For all the talk of distance in the golf world in the last week, Phil Mickelson’s round Saturday was defined by the opposite. Lefty’s short game was off-the-charts during his third-round 67 at Pebble, pushing him to 16 under for the tournament and one back of the leader, Canadian Nick Taylor.

Phil started off the day dialed in scrambling, making up for erratic play off the tee through the first six holes (two missed fairways, plus a missed green on the par-3 fifth) to start the day three under.

But it was Pebble’s iconic, 110-yard par-3 seventh hole that served as the backdrop for the round to come. Plugged in the back-left bunker after attacking a back-left pin location, Mickelson dropped a perfect bunker shot to two feet and tapped in for par. The brilliant play saved what could’ve been a cataclysmic hole with Taylor, Jason Day and others going low early at Spyglass Hill.

Later, another par-3, this time the monster, 195-yard 12th, threatened to be his undoing. Mickelson blocked his tee shot into the left bunker short of the green, forcing another impossible sand shot—this one from almost 25 yards out—to save par. With no choice but to play it safe, Lefty took an easy two-putt for bogey, falling to 13 under, four back of Taylor.

Just when it seemed that maybe Phil’s early-week flash (including Friday’s 64 at Spyglass) would lead to a weekend fizzle, his round exploded.

The scene:

The par-4 13th hole, Mickelson having hit consecutive shots into the hazard (first off the tee, then with a long iron from bunker to bunker), set up square in the greenside trap with his legs wide. He slapped the sand, sending the ball up over the steep lip of the rough, out onto the green and into the cup.

At the par-5 14th hole, Phil hit yet another wayward tee shot, this time with his approach checking up just short of the front edge of the tiny green and rolling back onto the false front. Lefty employed what CBS’s Dottie Pepper called a “back-foot sand shot” (and more than a hefty dose of good luck) to knock his ball onto the green, off the flagstick and into the hole. Had it gone anywhere else, he might have had an eight-footer coming back for par.

Two holes. Two wedges. Two birdies. And now Mickelson was just two shots back of the leader, Nick Taylor.

Mickelson would finish off his round with another up-and-down, this time a birdie on the par-5 18th to push him to 16 under, solo second-place and one back of Taylor heading into Sunday.

The stats were similarly rosy for Lefty—an absurd 4.26 strokes gained: around the green and 4.83 strokes gained: total despite losing nearly two strokes to the field on his approaches.

Of course, he enters Sunday at Pebble with added significance. Another win at the AT&T would give Mickelson six career victories at the event, the most all-time. Not to mention, it would mark his first win in any event since he claimed the AT&T a year ago.

It was all Phil at Pebble on Saturday, with Taylor and Jason Day (at 14 under and in solo third) playing the afternoon at Spyglass. All three return to Pebble tomorrow morning, setting the stage for a dramatic final round. Would you expect it any other way?

+++++

— DIRECTION 1 —
Which holes does the article identify by their par, and what is the par of each?

+++++

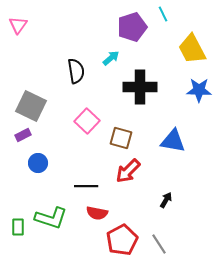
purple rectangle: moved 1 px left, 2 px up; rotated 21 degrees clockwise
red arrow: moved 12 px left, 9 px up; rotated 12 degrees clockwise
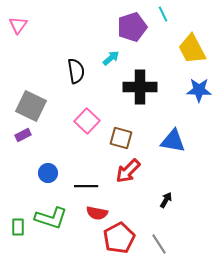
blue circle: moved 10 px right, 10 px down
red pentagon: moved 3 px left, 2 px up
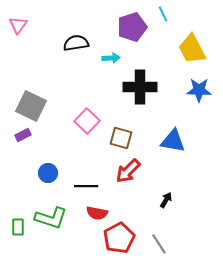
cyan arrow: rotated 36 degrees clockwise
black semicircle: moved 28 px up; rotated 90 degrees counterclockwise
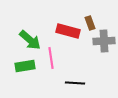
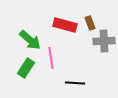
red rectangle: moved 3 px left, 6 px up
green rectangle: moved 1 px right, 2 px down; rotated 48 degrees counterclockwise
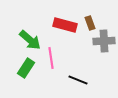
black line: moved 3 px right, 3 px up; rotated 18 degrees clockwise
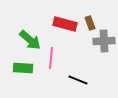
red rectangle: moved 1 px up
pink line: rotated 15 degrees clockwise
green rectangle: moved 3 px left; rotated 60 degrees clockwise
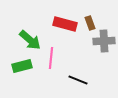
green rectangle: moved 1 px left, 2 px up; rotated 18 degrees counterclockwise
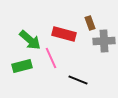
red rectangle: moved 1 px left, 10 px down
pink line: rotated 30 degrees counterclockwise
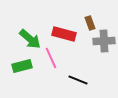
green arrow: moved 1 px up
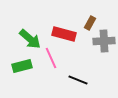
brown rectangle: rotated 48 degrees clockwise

+++++

— DIRECTION 2 —
Turn the records, everything from their start down to the line containing "black line: moved", into a JSON list of strings with one string per line, leaving out the picture lines.

— EXERCISE SOLUTION 1 —
- The fifth hole: par 3
- The seventh hole: par 3
- The 12th hole: par 3
- The 13th hole: par 4
- The 14th hole: par 5
- The 18th hole: par 5

— EXERCISE SOLUTION 2 —
[
  "purple rectangle: moved 1 px left, 2 px up; rotated 21 degrees clockwise",
  "red arrow: moved 12 px left, 9 px up; rotated 12 degrees clockwise",
  "blue circle: moved 10 px right, 10 px down",
  "red pentagon: moved 3 px left, 2 px up",
  "cyan arrow: rotated 36 degrees clockwise",
  "black semicircle: moved 28 px up; rotated 90 degrees counterclockwise",
  "red rectangle: moved 3 px left, 6 px up",
  "green rectangle: moved 1 px right, 2 px down; rotated 48 degrees counterclockwise",
  "black line: moved 3 px right, 3 px up; rotated 18 degrees clockwise"
]